A recent California Supreme Court case addressed the issue of how far a bankruptcy trustee can reach into a beneficiary's interest in a trust.

Carmack v. Reynolds (2017) _____ Cal.4th _____

The pertinent facts are as follows:

"The trust provides that at Freddie's death, Reynolds is entitled to $250,000 from the trust if he survives Freddie by 30 days. In addition, Reynolds is entitled to receive $100,000 a year for 10 years and then one-third of the remainder. All payments are expected to be made from principal; the trust's assets are in undeveloped real estate that do not produce income. Those assets are estimated to be worth several million dollars, although their exact value will not be known until the trust assets are liquidated.

The day after his father died, Reynolds filed for voluntary bankruptcy under chapter 7 of the United States Bankruptcy Code. The trustees of the Reynolds Family Trust sought a declaratory judgment on the extent of the bankruptcy trustee's interest in the trust. The bankruptcy court held that under the California Probate Code, the bankruptcy trustee standing as a hypothetical lien creditor could reach 25 percent of Reynolds's interest in the trust. The bankruptcy appellate panel affirmed. The bankruptcy trustee appealed to the Ninth Circuit, which asked us to clarify if Probate Code section 15306.5 caps a bankruptcy estate's access to a spendthrift trust at 25 percent of the beneficiary's interest where the trust pays entirely from principal. We granted the Ninth Circuit's request."

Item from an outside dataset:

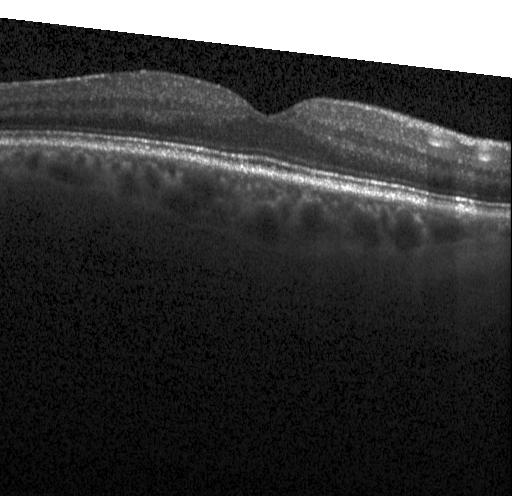 No choroidal neovascularization, diabetic macular edema, or drusen.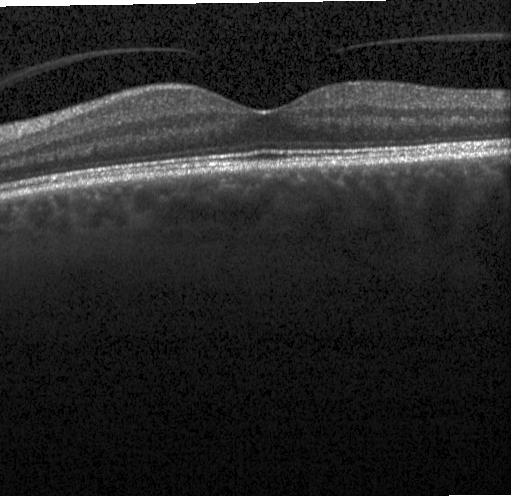

Diagnosis: neither CNV, DME, nor drusen.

The court found that "that a bankruptcy trustee, standing as a hypothetical judgment creditor, can reach a beneficiary's interest in a trust that pays entirely out of principal in two ways. It may reach up to the full amount of any distributions of principal that are currently due and payable to the beneficiary, unless the trust instrument specifies that those distributions are for the beneficiary's support or education and the beneficiary needs those distributions for either purpose. Separately, the bankruptcy trustee can reach up to 25 percent of any anticipated payments made to, or for the benefit of, the beneficiary, reduced to the extent necessary by the support needs of the beneficiary and any dependents."